The choice to work with the No New Youth Jail movement seemed obvious to members of Valley and Mountain, as it represents restorative justice and a liberation tradition.
For Claire West, an organizer with European Dissent, there is a need for these conversations in faith communities, and especially in predominately White faith communities. She emphasized that organizing, particularly that of people of color, has been decades in the making. For those becoming involved in movements toward racial and economic justice, there is a need to do more than just attend one event and to fundamentally change your way of being.
“I just have a lot of personal resistance to patting ourselves on the back or getting a lot of attention for being church and doing what church is supposed to do and has always been intended to do. In some ways, it’s about time,” said West. “We’re showing up as Christians.”
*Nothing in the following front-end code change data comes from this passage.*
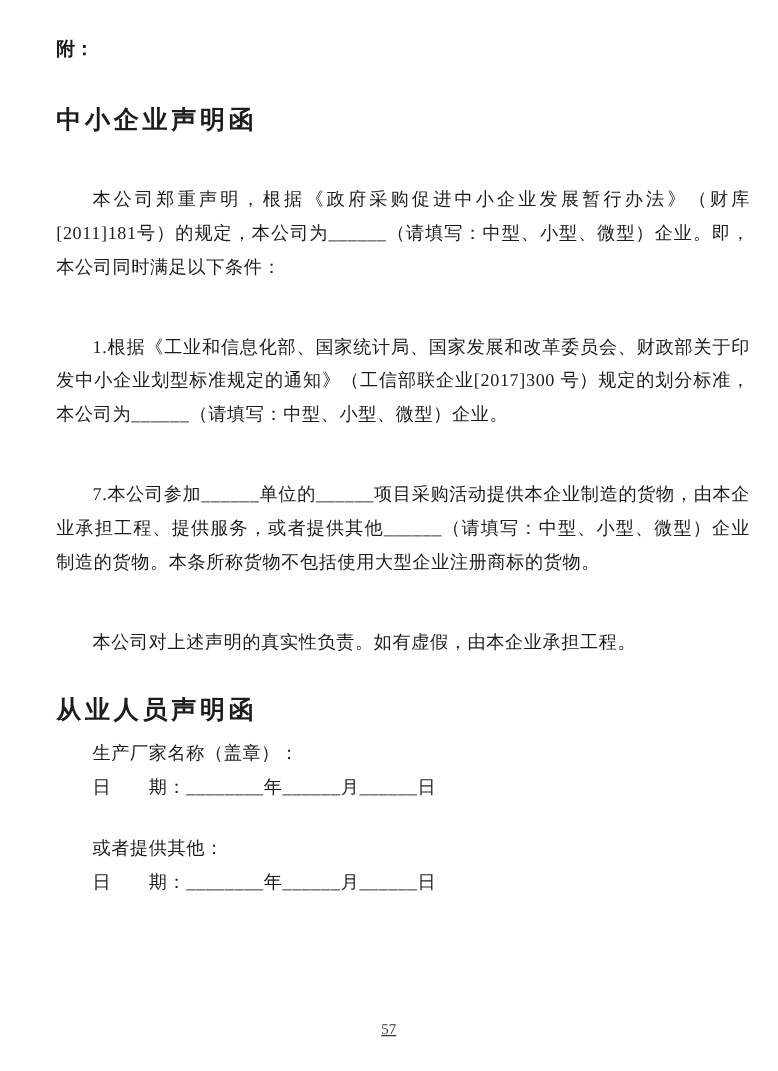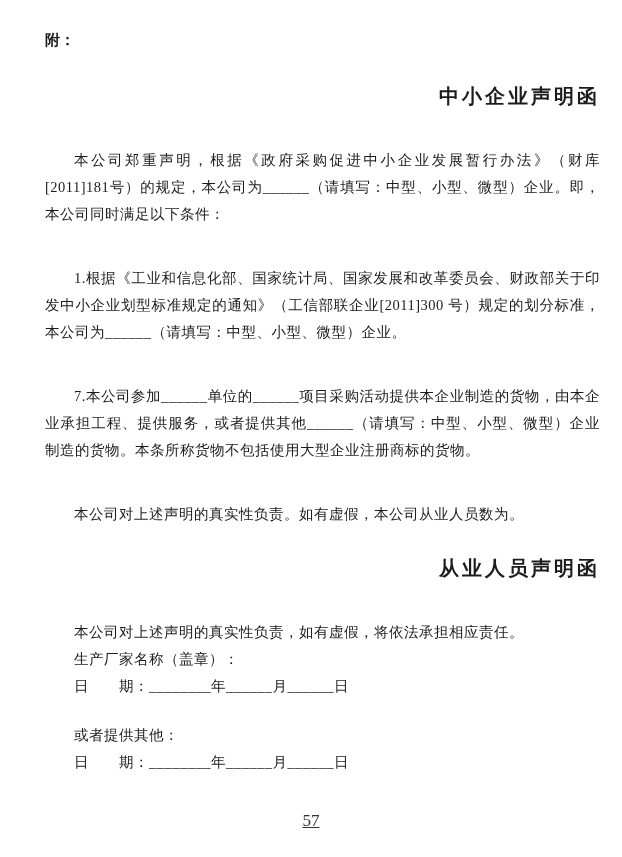--- a/index.html
+++ b/index.html
@@ -28,7 +28,7 @@
   .doc-title {
     font-size: 20px;
     font-weight: bold;
-    text-align: right;
+    text-align: left;
     letter-spacing: 3px;
     margin-top: 32px;
     margin-bottom: 16px;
For Rick Derksen, an organizer with European Dissent, this process is essential to any sort of organizing. In conversation with his personal faith community and the broader Seattle community, he sees a need to fight passivity and recognize how these systems harm both the oppressor and the oppressed.
“I think that’s part of our challenge, as anti-racist organizers, is to work with other White folks in our faith communities and beyond to recognize that, acknowledge that, and actually feel that in our beings and in our communities,” Derksen said.
Recognizing their role in a larger movement, Valley and Mountain focuses on deconstructing both their own differences in class, race and identity within their congregation, and on shifting the view of the church itself. For Helmiere, this starts with fighting against a history of church passivity toward injustice.
“Kindness has its place but Jesus is also unflinching, unapologetic about calling out real injustice. And I think real love does that,” Helmiere said “Real love makes you fierce about protecting the vulnerable. It should.”
A Jewish man of color, a political prisoner executed by the state, an advocate for the most oppressed in society, and an active economic rebel, you cannot separate activism from the life of Jesus. Helmiere explained that in this context the role of the church is not just to bandage the wounds of the downtrodden, but to stand up against that abuse in the first place.
As Helmiere sees it, the focus of these past six years of community building and activism is to uplift voices. Distancing himself from the trend of organizations to speak for others, he wants Table Turning Mondays to empower people whose voices have been suppressed. A small but growing movement rooted in spiritual tradition, the not-so-radical religious activism in Table Turning Monday acts as a base for the voices of the marginalized and oppressed.
“We are not a powerful, rich, or large church, we’re a ragamuffin church; a bunch of spiritual misfits and artists and activists and regular people, who aren’t used to confronting the halls of power.” Helmiere said. “Yet we stand up for what we think is right and we encourage people to do the same.”